Sucesso absoluto de público por onde passa, depois de longa temporada no Rio de Janeiro, o espetáculo espetáculo Mãe Fora da Caixaprotagonizado por Miá Mello, volta em cartaz em sua primeira Turnê Nacional, após o fim da pandemia e chega em Vitória, no Teatro Universitário,  nos dias 28 e 29 de outubro, com patrocínio do Ministério da Cultura e Bradesco Seguros, a peça, inspirada no best-seller homônimo de Thaís Vilarinho, tem direção de Joana Lebreiro e texto de Cláudia Gomes (roteirista da Rede Globo e criadora do blog Humor de Mãe) e trata com muito humor sobre os dilemas que envolvem a maternidade real, com produção local da nossa WB Produções. 

Após mais 7 meses de temporada paulistana e uma primeira turnê passando por João Pessoa, Belo Horizonte, Campinas, Brasília e Curitiba, dessa vez, o espetáculo  chega a Vitória   para  2 únicas  sessões. 

Miá Mello ressalta a expectativa da volta aos palcos. “Estou muito feliz em voltar, revi muitos conceitos como mãe e mulher, por isso estar de novo em cena falando um texto que sempre foi muito potente pra mim é ainda mais relevante, ainda mais agora que a peça vai virar filme”

O espetáculo estreou em 2019 no Rio de Janeiro para uma temporada de 8 semanas que se transformaram em seis meses. Em 2020, já em São Paulo com sessões lotadas e prestes a repetir o feito do Rio, a temporada foi interrompida repentinamente deixando cenário e luz montados na expectativa de uma volta que acabou demorando mais que o esperado. “Quantas mães ‘nasceram’ e quantas se descobriram grávidas na pandemia”, pergunta o produtor Carlos Grun.

Uns dos trunfos da peça é a capacidade de identificação com o público. Miá estabelece um tom confessional de quem parece contar histórias pessoais envolvendo a plateia em risos e lágrimas, com momentos de cumplicidade e interação.
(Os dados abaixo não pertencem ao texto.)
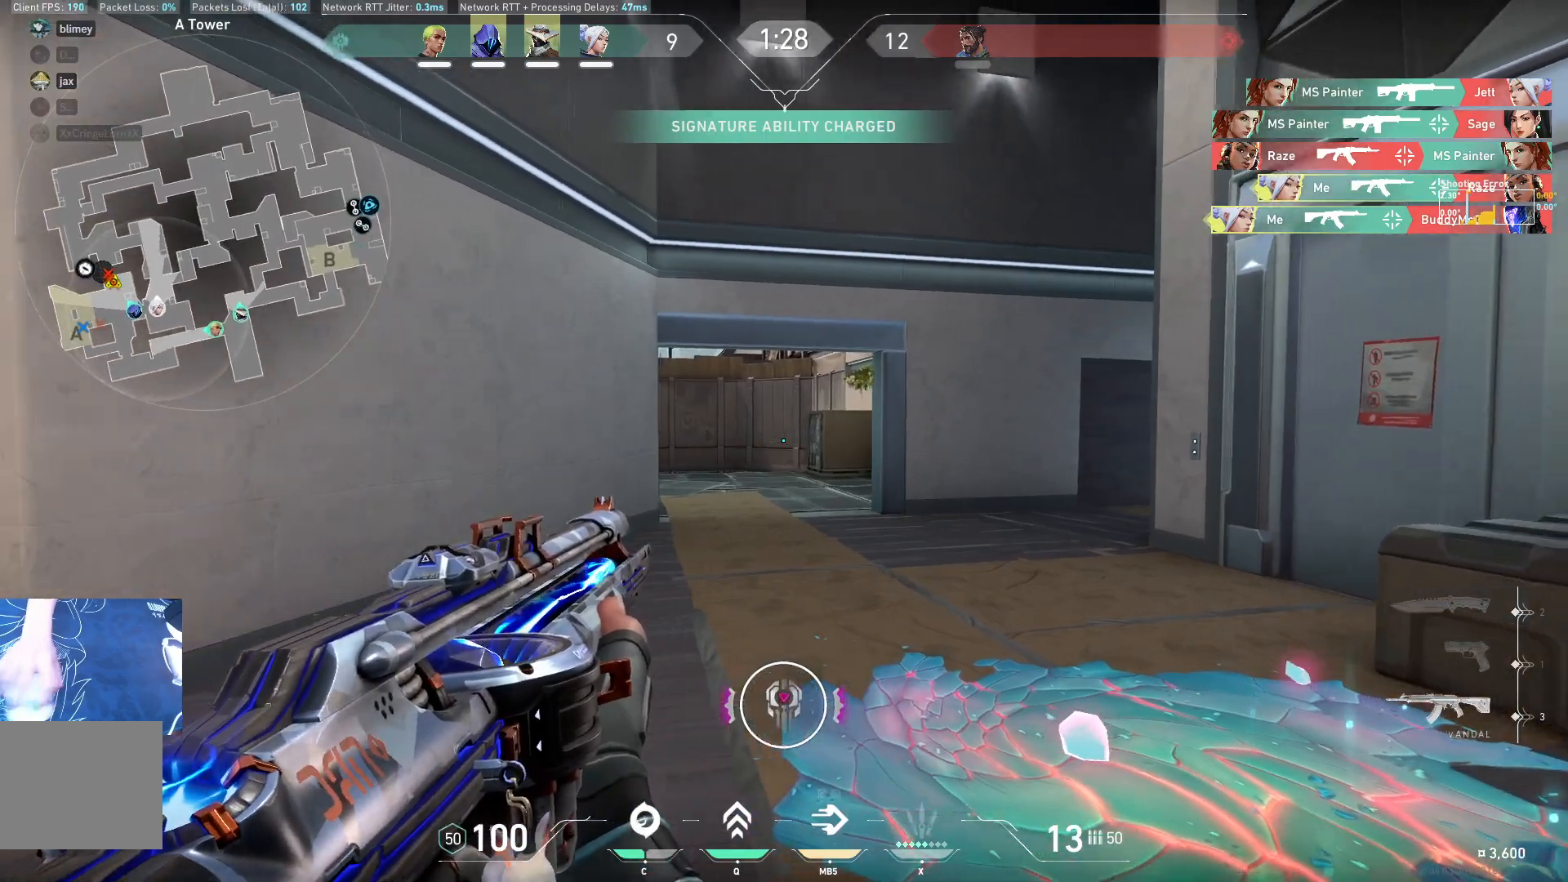
{"keys": ["a"], "events": []}
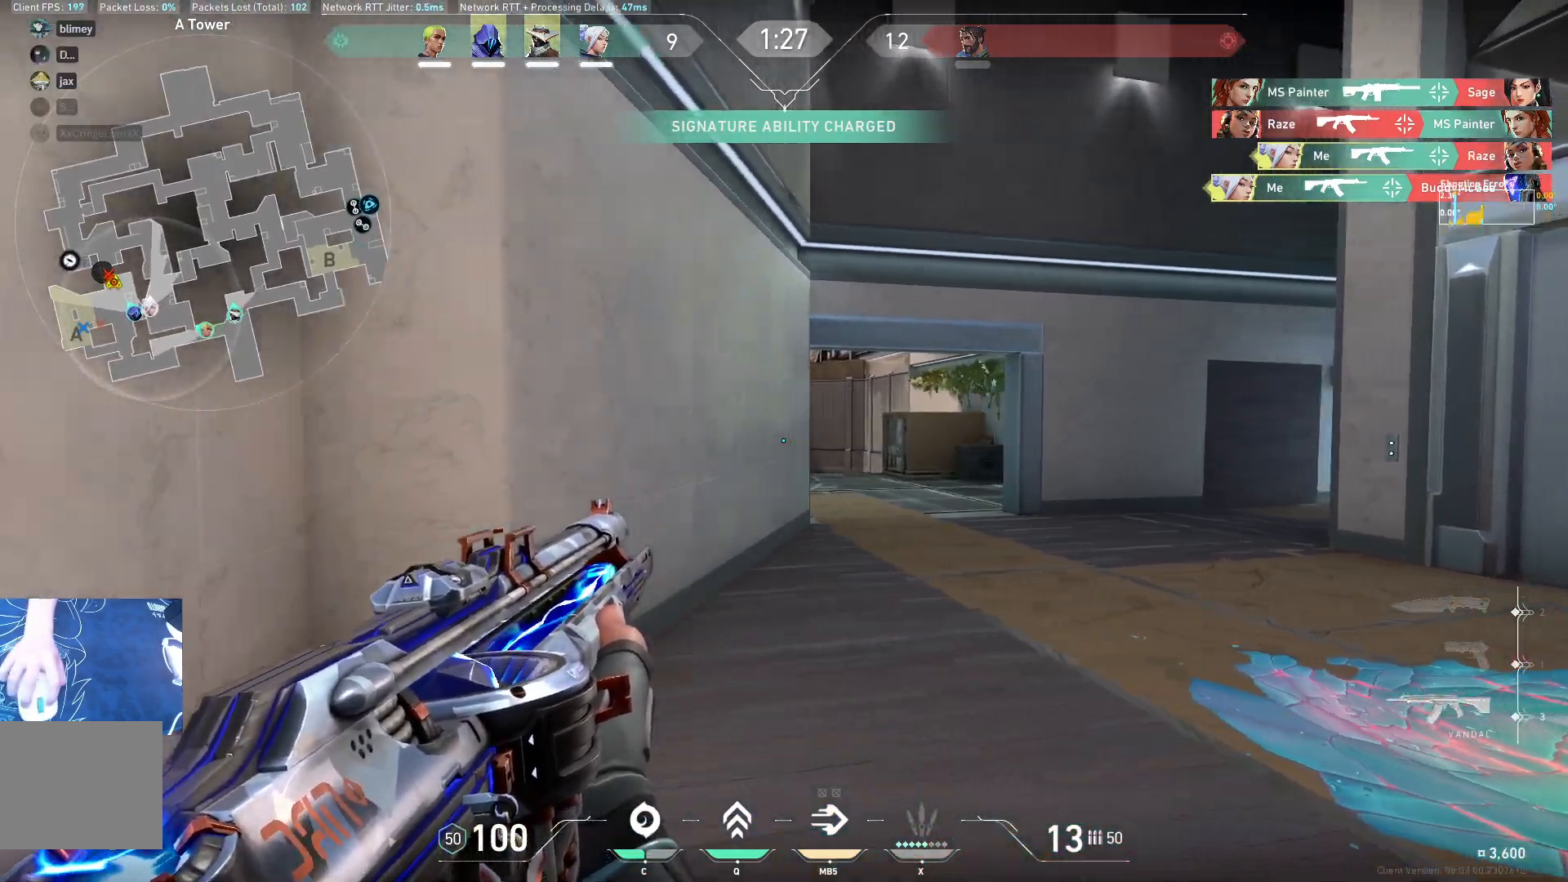
{"keys": ["a", "w"], "events": [[300, "w", "down"]]}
Além do espetáculo, Miá participa de series e programas de TV como o “Posso Explicar”, no canal Nat Geo, um talk show de entrevistas com viés em ciência e tecnologia. Em 2024 lança o longa inspirado na peça que está sendo rodado no Rio de Janeiro.

Sobre a montagem

Na trama, uma mulher que já tem uma filha com sete anos aguarda ansiosa em seu banheiro pelo resultado de um novo teste de gravidez. “A grande sacada da peça para mim se passa nesses 5 minutos em que a protagonista está no banheiro. São instantes em que cabe uma vida inteira, o mundo de pensamentos, as lembranças, os pensamentos contraditórios. É isso que acontece na cabeça e no coração de uma mãe e que tentamos trazer para a encenação”, revela a diretora Joana Lebreiro.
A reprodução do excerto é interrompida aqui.